### STORED DATA
============================================================

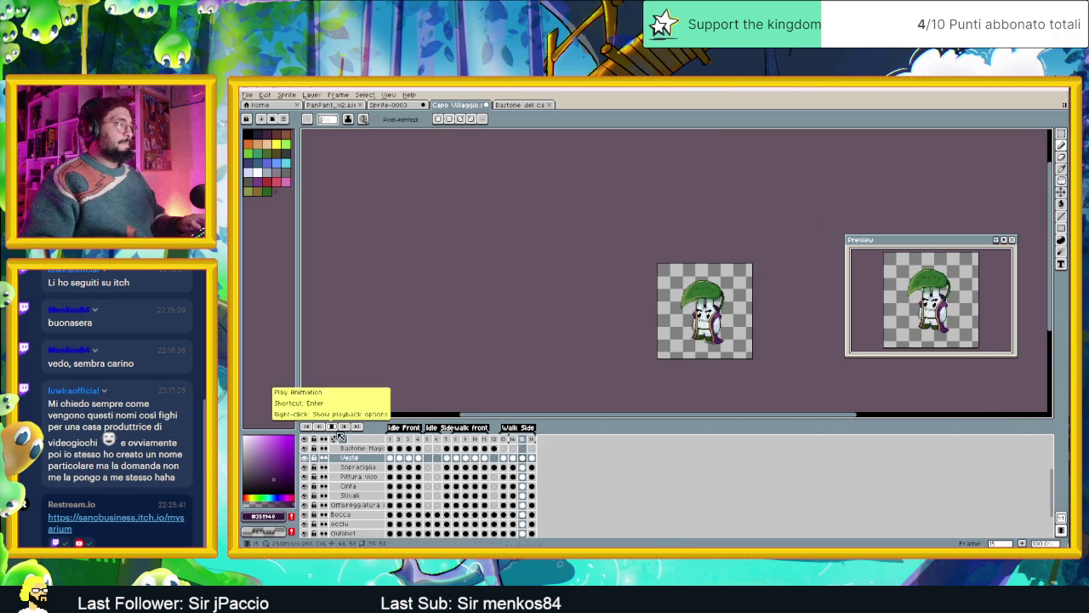
{"action": "left_click_drag", "start_coordinate": [770, 320], "coordinate": [688, 332]}
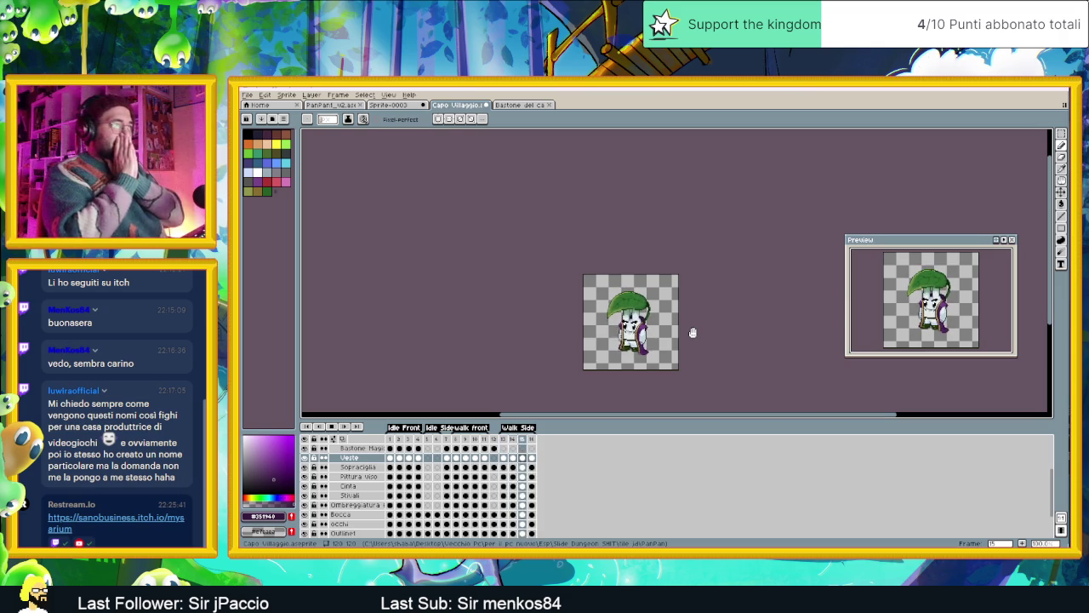
{"action": "key", "text": "Left"}
{"action": "key", "text": "Left"}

============================================================

### PROBLEM TO SOLVE
Repeat the data word for word; drop the pictures.

### TASK RESULT
{"action": "left_click_drag", "start_coordinate": [770, 320], "coordinate": [688, 332]}
{"action": "key", "text": "Left"}
{"action": "key", "text": "Left"}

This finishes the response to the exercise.